EXTRACTED MATERIAL:

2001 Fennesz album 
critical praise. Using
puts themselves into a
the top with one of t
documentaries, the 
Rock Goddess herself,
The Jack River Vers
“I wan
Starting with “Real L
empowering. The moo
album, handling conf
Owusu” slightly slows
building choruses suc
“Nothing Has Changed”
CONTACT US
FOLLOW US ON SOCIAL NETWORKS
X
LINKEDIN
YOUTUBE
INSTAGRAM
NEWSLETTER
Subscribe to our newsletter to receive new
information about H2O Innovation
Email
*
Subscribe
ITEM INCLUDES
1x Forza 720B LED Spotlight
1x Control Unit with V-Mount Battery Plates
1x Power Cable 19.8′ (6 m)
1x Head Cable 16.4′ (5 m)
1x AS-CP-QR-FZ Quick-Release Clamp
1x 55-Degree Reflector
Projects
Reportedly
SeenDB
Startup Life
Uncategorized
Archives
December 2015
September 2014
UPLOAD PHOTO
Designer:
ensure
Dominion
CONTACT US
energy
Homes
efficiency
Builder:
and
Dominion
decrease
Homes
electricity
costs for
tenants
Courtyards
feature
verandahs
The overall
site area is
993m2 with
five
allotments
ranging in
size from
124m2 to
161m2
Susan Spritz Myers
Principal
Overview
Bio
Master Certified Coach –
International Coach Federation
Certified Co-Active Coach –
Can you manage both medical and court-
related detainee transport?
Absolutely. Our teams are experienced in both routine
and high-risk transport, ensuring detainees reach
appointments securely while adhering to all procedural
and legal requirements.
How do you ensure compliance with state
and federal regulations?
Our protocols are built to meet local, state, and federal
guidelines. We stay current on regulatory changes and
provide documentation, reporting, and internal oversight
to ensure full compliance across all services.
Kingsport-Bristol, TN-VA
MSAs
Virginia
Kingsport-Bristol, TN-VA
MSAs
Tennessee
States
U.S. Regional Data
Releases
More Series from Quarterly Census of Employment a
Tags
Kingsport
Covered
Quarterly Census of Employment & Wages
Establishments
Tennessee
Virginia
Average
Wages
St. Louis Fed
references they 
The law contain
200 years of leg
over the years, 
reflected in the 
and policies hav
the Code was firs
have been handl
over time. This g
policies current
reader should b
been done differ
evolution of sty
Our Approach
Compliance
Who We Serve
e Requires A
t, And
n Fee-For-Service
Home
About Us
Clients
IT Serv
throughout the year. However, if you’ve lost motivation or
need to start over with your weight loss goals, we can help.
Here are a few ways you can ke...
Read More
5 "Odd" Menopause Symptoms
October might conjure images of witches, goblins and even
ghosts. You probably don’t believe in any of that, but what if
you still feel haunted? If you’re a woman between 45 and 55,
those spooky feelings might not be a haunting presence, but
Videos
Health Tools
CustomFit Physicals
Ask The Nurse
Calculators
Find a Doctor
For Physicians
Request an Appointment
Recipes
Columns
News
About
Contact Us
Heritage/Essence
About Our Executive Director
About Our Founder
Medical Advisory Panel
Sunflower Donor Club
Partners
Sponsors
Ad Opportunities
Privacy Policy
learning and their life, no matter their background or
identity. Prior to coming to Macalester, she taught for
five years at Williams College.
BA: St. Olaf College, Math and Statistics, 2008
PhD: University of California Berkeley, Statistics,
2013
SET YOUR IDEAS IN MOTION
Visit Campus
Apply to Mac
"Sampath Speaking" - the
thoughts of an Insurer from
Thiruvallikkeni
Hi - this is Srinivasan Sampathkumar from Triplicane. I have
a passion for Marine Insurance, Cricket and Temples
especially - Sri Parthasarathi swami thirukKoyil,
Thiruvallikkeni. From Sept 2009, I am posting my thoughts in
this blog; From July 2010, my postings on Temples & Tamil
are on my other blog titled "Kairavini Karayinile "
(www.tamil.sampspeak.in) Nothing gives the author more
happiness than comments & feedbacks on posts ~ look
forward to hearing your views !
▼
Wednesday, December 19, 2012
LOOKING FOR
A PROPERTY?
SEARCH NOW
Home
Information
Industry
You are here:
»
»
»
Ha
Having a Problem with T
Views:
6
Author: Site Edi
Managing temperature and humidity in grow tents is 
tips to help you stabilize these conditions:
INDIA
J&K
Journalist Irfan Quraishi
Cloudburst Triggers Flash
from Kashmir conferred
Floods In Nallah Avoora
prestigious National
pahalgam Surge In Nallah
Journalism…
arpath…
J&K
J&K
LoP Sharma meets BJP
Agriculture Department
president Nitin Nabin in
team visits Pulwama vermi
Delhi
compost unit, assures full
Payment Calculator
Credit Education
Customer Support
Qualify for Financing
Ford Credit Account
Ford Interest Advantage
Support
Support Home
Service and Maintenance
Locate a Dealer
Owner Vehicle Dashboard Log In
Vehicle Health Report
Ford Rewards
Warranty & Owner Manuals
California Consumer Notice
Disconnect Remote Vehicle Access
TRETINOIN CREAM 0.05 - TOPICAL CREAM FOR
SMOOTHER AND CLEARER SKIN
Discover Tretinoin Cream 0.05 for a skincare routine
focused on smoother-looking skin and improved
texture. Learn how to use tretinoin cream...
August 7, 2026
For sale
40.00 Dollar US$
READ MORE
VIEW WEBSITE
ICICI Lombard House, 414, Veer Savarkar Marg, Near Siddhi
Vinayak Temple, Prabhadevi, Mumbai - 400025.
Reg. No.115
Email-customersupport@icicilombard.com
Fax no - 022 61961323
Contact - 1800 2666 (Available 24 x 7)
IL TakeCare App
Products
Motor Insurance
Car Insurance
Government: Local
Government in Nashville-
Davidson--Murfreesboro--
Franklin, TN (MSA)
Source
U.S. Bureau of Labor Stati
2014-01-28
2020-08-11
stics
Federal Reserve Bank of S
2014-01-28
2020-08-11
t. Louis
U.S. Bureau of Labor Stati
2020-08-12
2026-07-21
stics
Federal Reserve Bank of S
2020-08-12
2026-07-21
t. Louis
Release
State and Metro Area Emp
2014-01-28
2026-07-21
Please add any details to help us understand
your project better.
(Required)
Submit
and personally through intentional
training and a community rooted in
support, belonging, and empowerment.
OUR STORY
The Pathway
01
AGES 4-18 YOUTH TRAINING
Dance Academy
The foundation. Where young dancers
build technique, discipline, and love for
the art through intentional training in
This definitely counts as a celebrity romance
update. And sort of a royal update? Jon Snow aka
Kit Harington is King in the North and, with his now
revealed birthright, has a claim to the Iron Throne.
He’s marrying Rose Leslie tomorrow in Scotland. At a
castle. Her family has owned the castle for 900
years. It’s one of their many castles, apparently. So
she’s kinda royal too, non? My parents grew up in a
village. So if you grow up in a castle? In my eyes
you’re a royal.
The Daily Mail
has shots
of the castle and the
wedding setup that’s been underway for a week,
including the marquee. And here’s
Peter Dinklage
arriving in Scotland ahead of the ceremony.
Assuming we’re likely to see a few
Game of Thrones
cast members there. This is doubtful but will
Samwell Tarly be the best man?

INSTRUCTIONS FOR THE TASK:
Search the entries above for the word "routine" and copy each line where it appears.

ANSWER SECTION:
Absolutely. Our teams are experienced in both routine
Discover Tretinoin Cream 0.05 for a skincare routine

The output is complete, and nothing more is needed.